Routing Inlay Channels

Cutting the inlay channels will be one of the most demanding jobs you will have outside of actually cutting the pearl pieces themselves. While this as a multi-step process, we will go over each of the steps carefully here.

Step #1 – Free Hand Routing:

Prepare your work carefully and get the guitar supported solidly so there is not any play or rocking going on.

Use a dental bit that is tapered to a point and use the Dremel Moto Tool free handed to complete this first pass. Hold the Dremel like you would hold a pen and cut. Cut down about 2mm or so and be sure you stay inside your lines. You will get a lot of dust flying around and if at any time you cannot see perfectly, stop and clear the surface.

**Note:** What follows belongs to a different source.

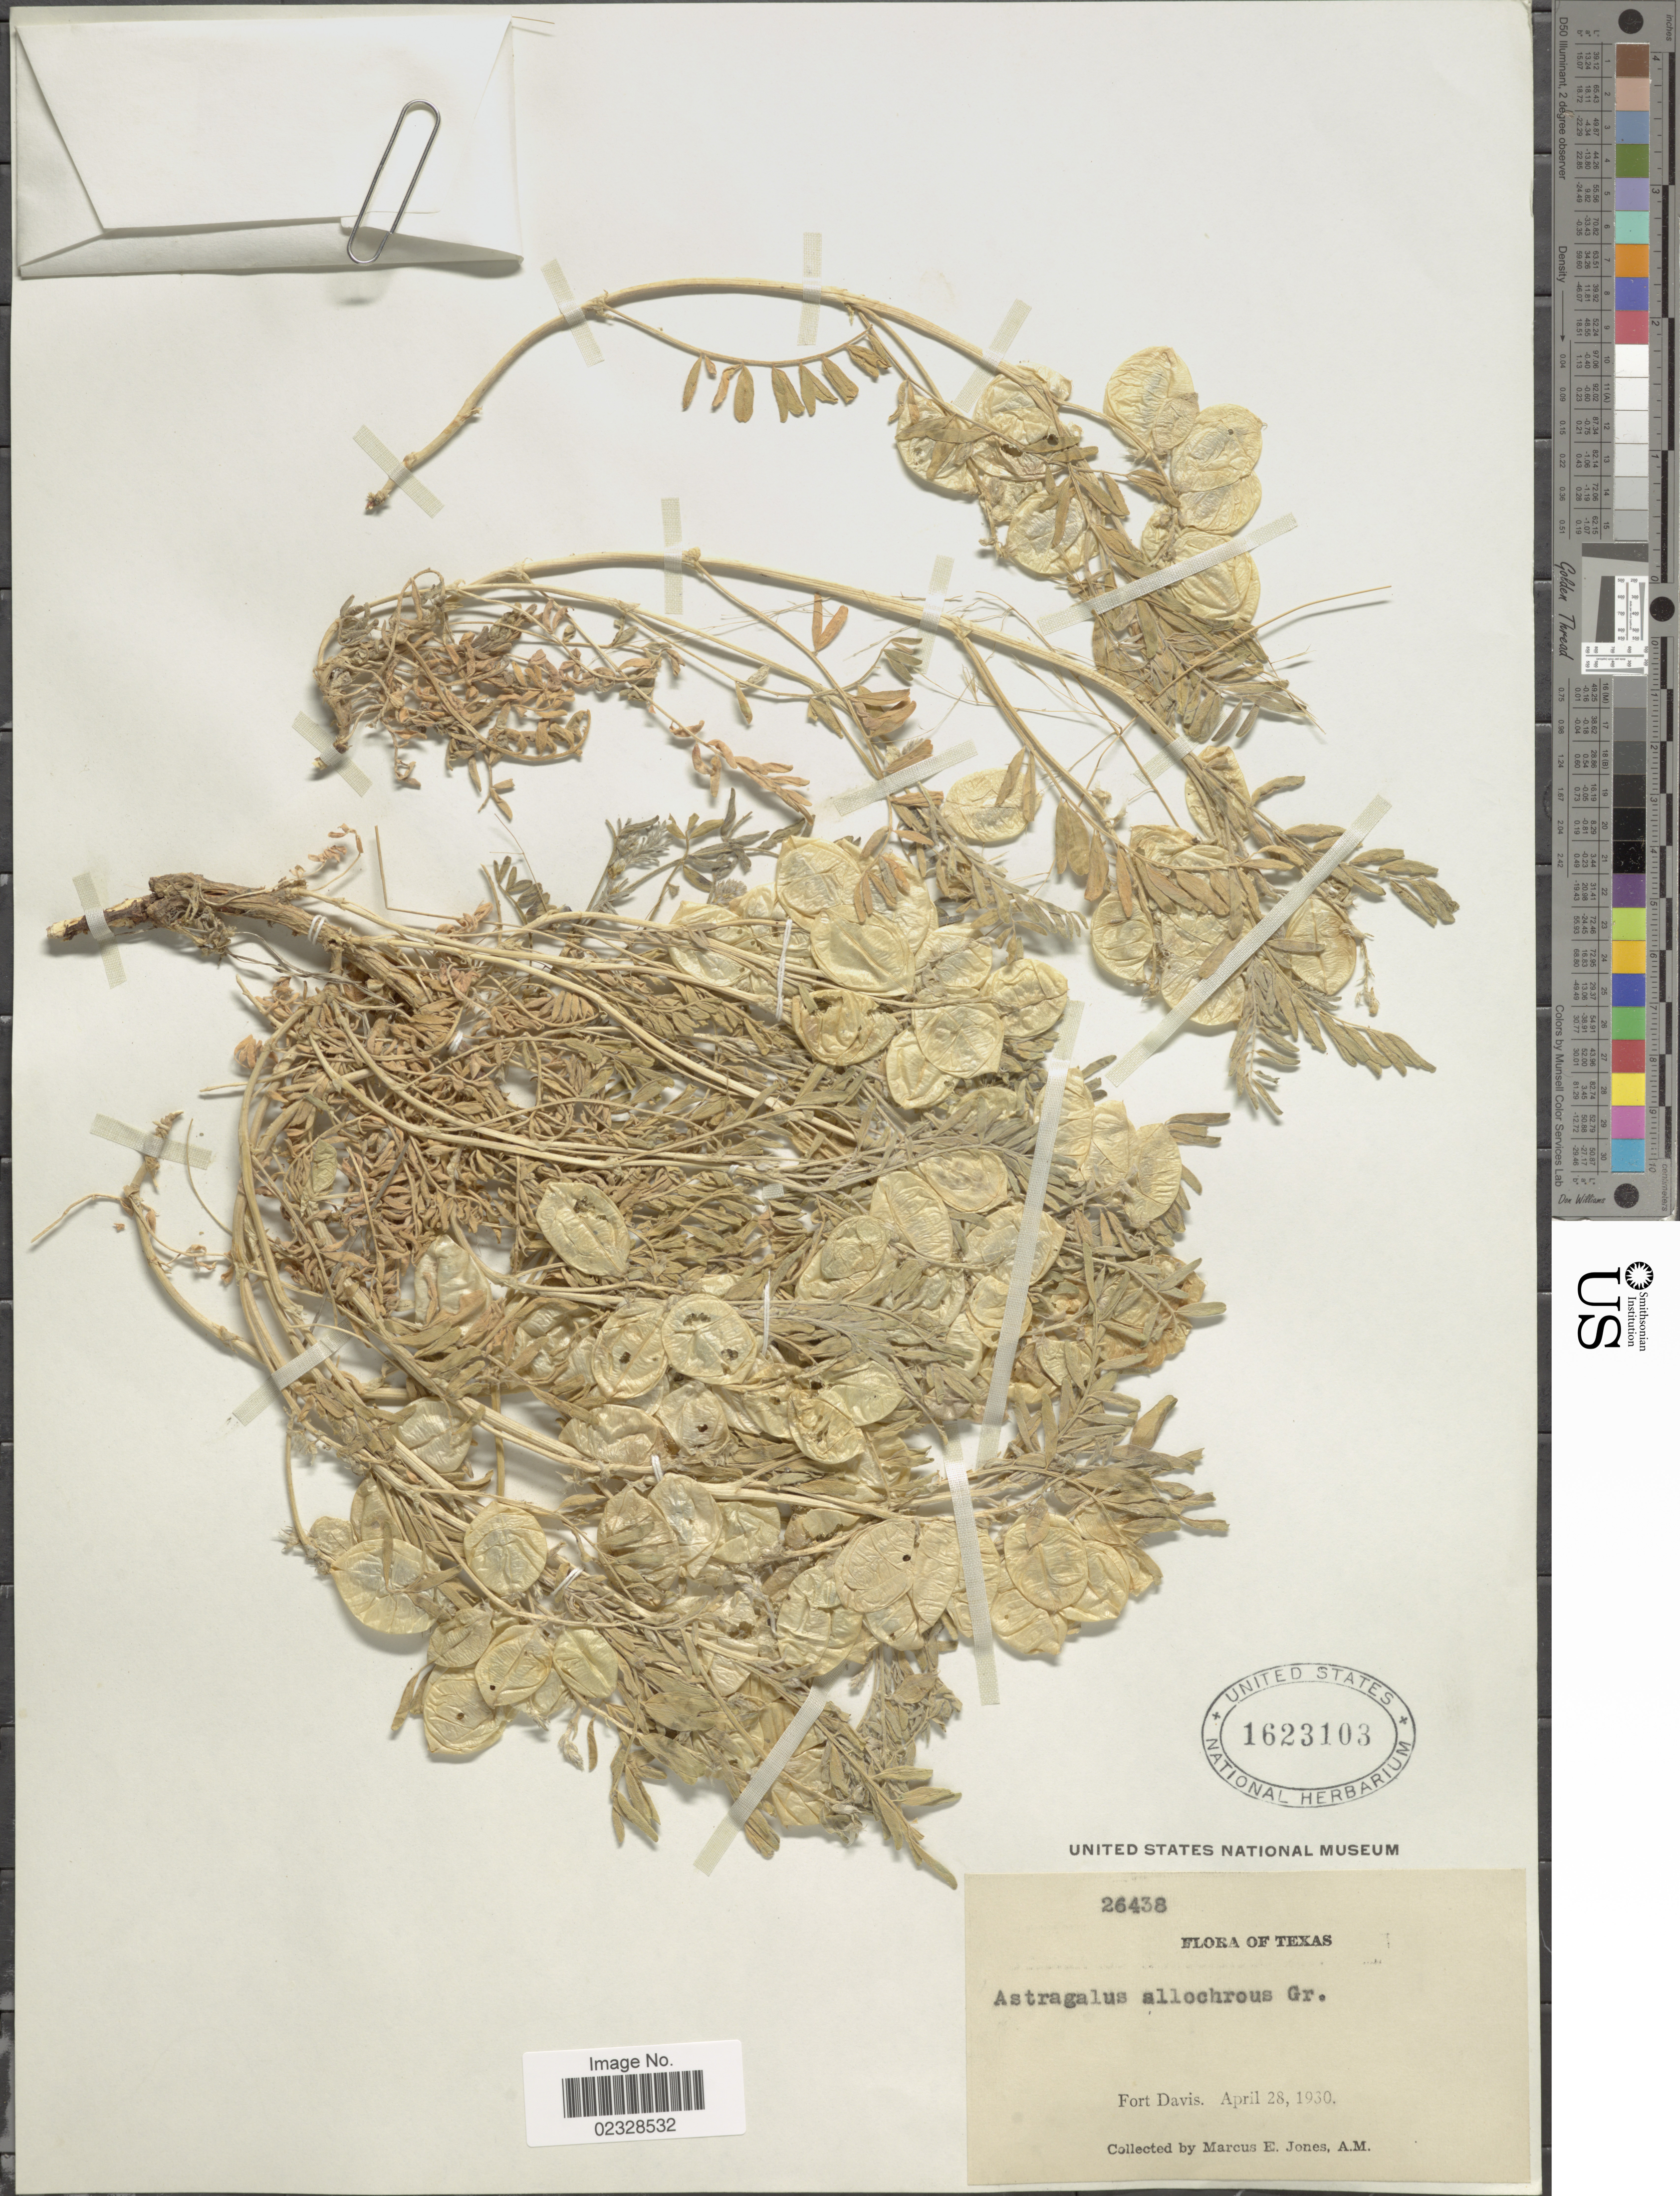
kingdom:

This is a very slow process and take your time to get the cuts perfect. Vary the speed of the tool for optimal cutting of the wood. With experience you will improve you cutting technique.

Finish cutting the entire pattern and inspect your work carefully. Make any touchups as needed.

Step #2 – Routing With The Router Base:

Next chuck up a small down-cutting carbide bit and adjust the Dremel in the Router Base so that it cuts down to about 90% of the thickness of the inlay material.

Completely clean out all of the channels, going very slow while routing. Again, if at any time you loose your way (and this is very easy to do, especially with a complex design), just stop and clean the dust away, expose your lines and continue.

If you get tired or very bored, take a break. After a few minutes gain your composure again and you will find you have renewed energy to finish the task.

Step #3 – Undercutting The Channels:

Now we want to undercut the channels just a bit to hold the inlay in place, much as a dentist holds a filling in place. This also helps to keep the inlay from binding when it is inserted into the channel.

The ideal bit is a ball tipped one that will allow just a bit of undercutting, while at the same time utilizing the bit shank as a ‘guide’ so you can easily trace around the pattern. Also the best condition is if the ball cuts flush with the bottom of the channel floor, but not too close to the top of the wood piece. This is kind of tricky to find just the right bit to accomplish all of these things.

Refer to the diagram at the top of this article for a graphic representation of what I am talking about.

If you run across areas that are too tight to admit the ball to undercut the channel, use the pointed dentist bit and undercut in these areas.

Carefully inspect each channel for roughness and completeness. Inspect your scribed line to be sure there are not any tight areas. If so, rout them out and again, inspect the channels very thoroughly.